Elle peut être source de bonheur vécu, de discrimination ou de réflexion : l’homosexualité, à l’école, laisse rarement indifférente. Tout le monde semble posséder un avis sur la question, conservé secret ou affiché comme un étendard. Peut-être aussi que les avis sont modulés en fonction du contexte : l’homosexualité des élèves ou des enseignants ? Vécue sur un mode public ou discret ? Présentée comme une exception dans une palette de relations (faussement) jugées classiques, potentiellement créatrice d’un mimétisme troublant, ou comme un mode de relation parmi d’autres ? A lire les communiqués émanant des syndicats enseignants ou les positionnements des Départements cantonaux de la formation et de l’instruction publique, on retient un message univoque, affirmant le droit à la différence. Le site internet du DFJC (canton de Vaud) pose qu’il « est important d’aborder la diversité d’orientation sexuelle et de genre à l’école, car les recherches démontrent que 5 à 10% de la population est homosexuelle ou en questionnement (et de ce fait 1 à 2 élèves par classe peuvent être concernées) ; l’orientation sexuelle (réelle ou perçue) est la 2ème cause de harcèlement à l’école ; […] certains enfants grandissent dans une famille […] où au moins l'un des parents se définit comme homosexuel, lesbienne, bisexuel·le ou trans »[1]. Autre source, le syndicat du corps enseignant alémanique a publié récemment son deuxième « manuel pour le respect et la protection de l’intégrité », qui prône une ouverture au débat sur l’homosexualité des élèves et du corps enseignant, avec comme perspective de questionner la normalité des orientations sexuelles et de promouvoir une attitude de respect qu’on souhaiterait universel. Faut-il rappeler que des issues fatales découlent (trop) fréquemment encore d’un manque de tolérance à la différence.

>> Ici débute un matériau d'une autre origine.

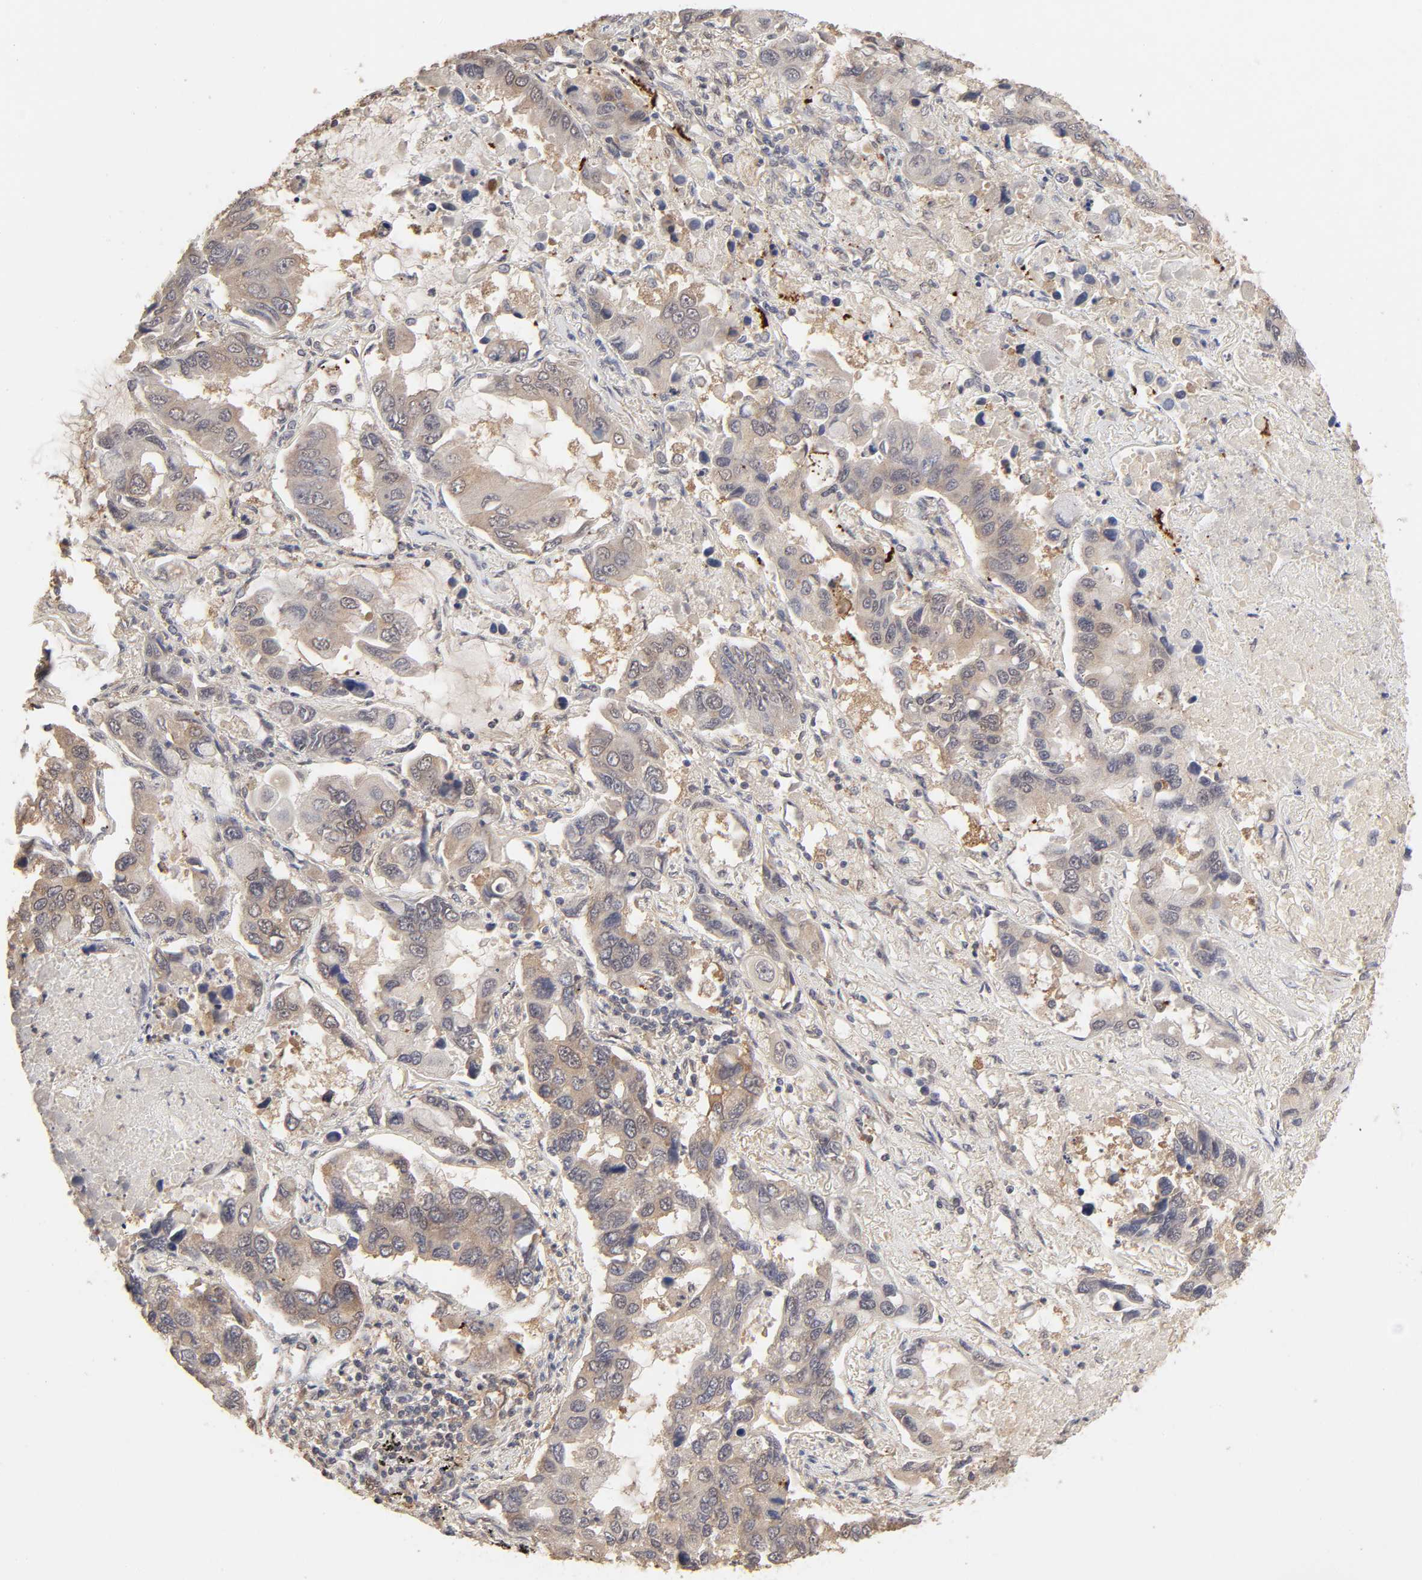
{"staining": {"intensity": "weak", "quantity": ">75%", "location": "cytoplasmic/membranous"}, "tissue": "lung cancer", "cell_type": "Tumor cells", "image_type": "cancer", "snomed": [{"axis": "morphology", "description": "Adenocarcinoma, NOS"}, {"axis": "topography", "description": "Lung"}], "caption": "The immunohistochemical stain labels weak cytoplasmic/membranous positivity in tumor cells of lung adenocarcinoma tissue.", "gene": "MAPK1", "patient": {"sex": "male", "age": 64}}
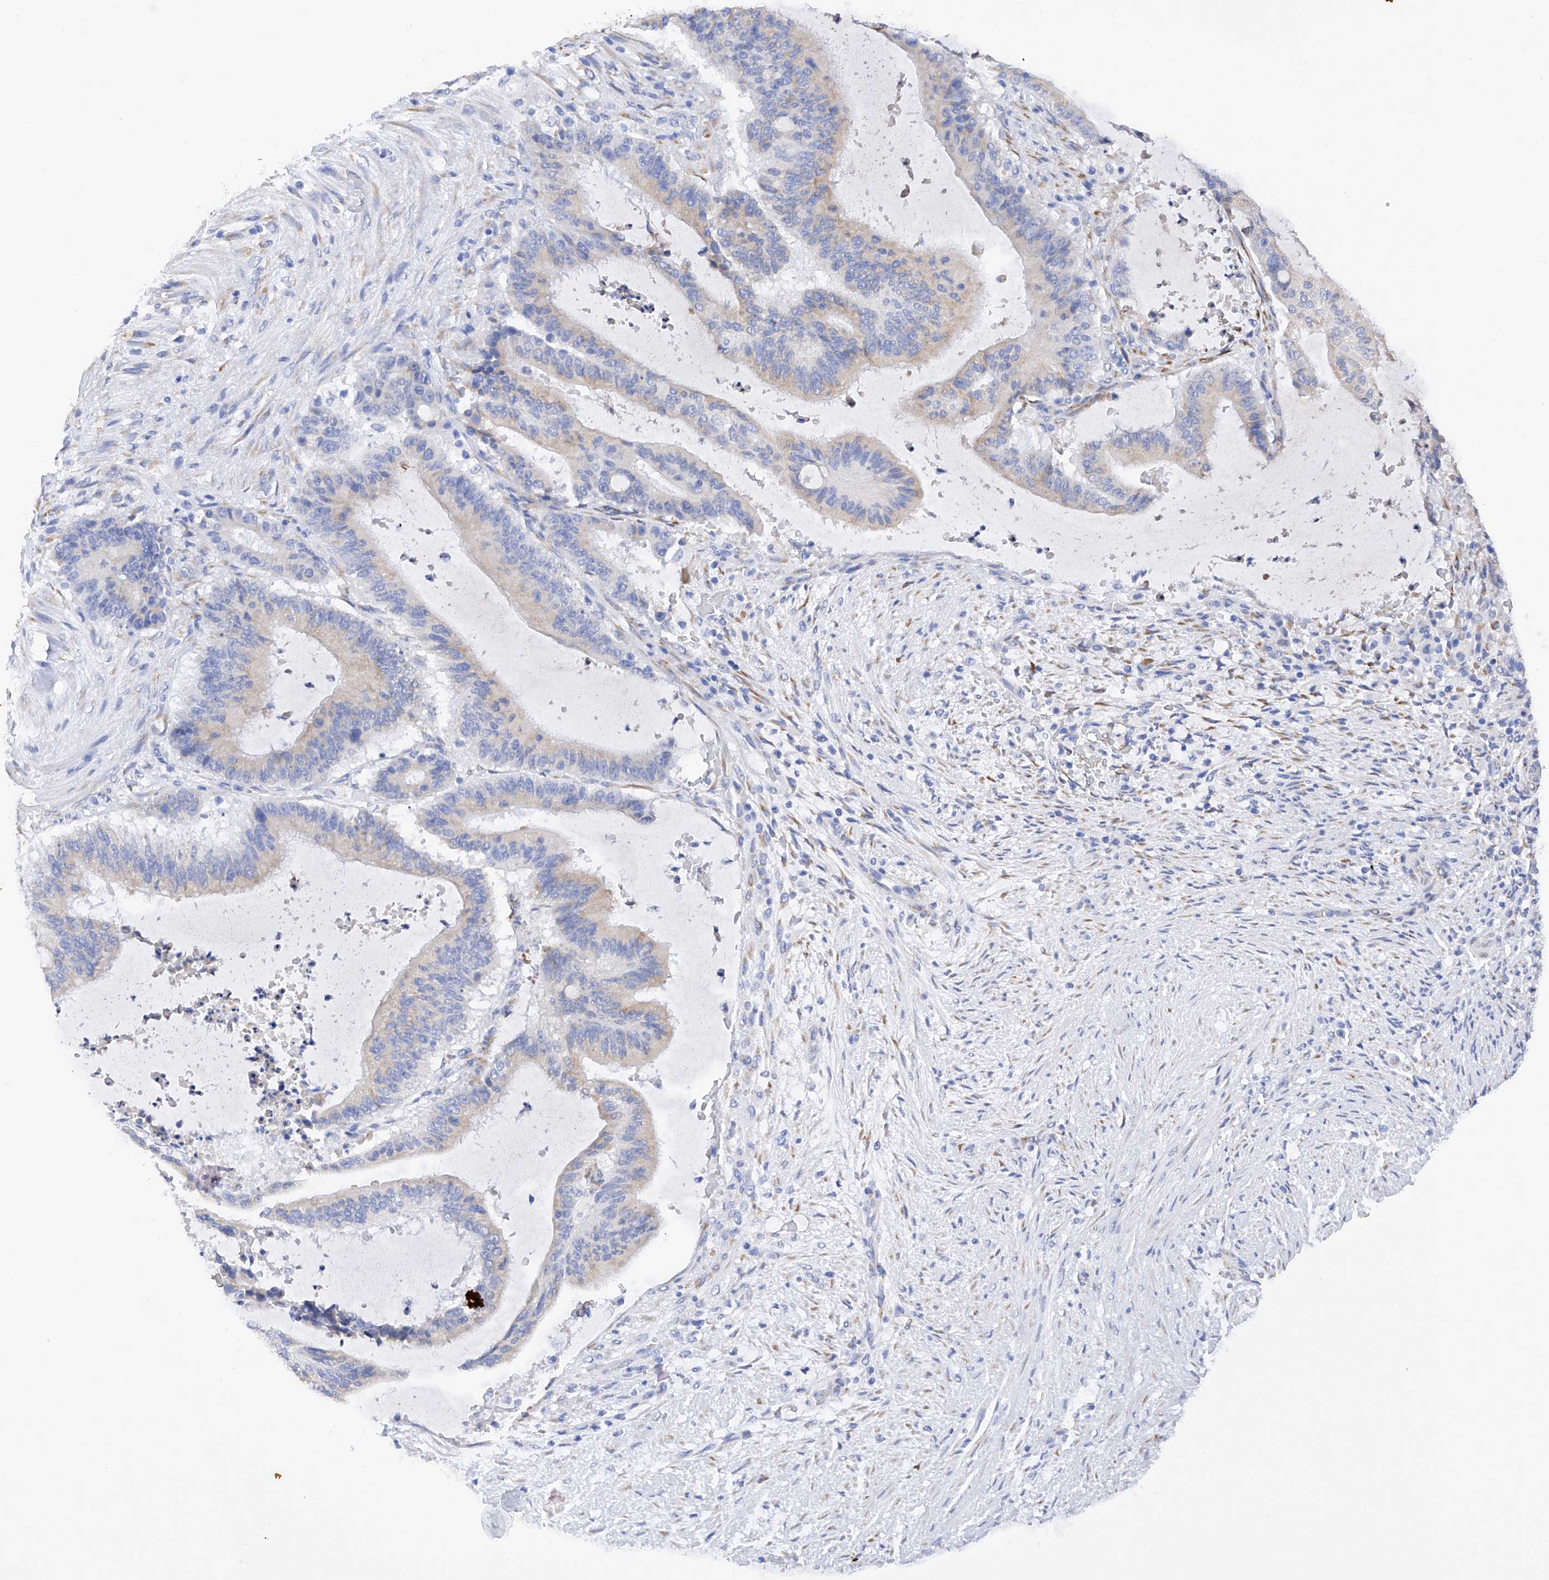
{"staining": {"intensity": "weak", "quantity": "25%-75%", "location": "cytoplasmic/membranous"}, "tissue": "liver cancer", "cell_type": "Tumor cells", "image_type": "cancer", "snomed": [{"axis": "morphology", "description": "Normal tissue, NOS"}, {"axis": "morphology", "description": "Cholangiocarcinoma"}, {"axis": "topography", "description": "Liver"}, {"axis": "topography", "description": "Peripheral nerve tissue"}], "caption": "Liver cancer stained with a brown dye reveals weak cytoplasmic/membranous positive positivity in approximately 25%-75% of tumor cells.", "gene": "PDIA5", "patient": {"sex": "female", "age": 73}}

Les freins communément opposés à ce dialogue décomplexé autour des orientations sexuelles sont notamment l’apanage de ceux et de celles qui pensent que parce qu’on aura évoqué l’homosexualité, l’attirance pour quelqu’un du même sexe pourrait émerger chez des élèves qui n’auraient jamais envisagé ce possible auparavant. Ne souhaitant pas entrer dans ce débat (est-ce que le dialogue entre corps enseignant et élèves ouvre de possibles modalités de relation qui n’appartenaient pas à l’élève, ou est-ce qu’il permet à ce qui était émergent d’advenir ?), même si l’auteure de la chronique cultive un positionnement propre sur la question, ce texte n’ira pas plus loin dans la contextualisation de la thématisation de l’homosexualité à l’école. Ou plutôt, considérant que les lecteurs et lectrices qui n’ont pas abandonné la lecture de cette chronique à ce stade pensent peut-être que la question mérite d’être abordée, ce texte propose à présent d’interroger la manière dont quelques albums destinés à jeunesse s’emparent de ce thème. Car, oui, la littérature peut (aussi) servir une autre cause qu’elle-même.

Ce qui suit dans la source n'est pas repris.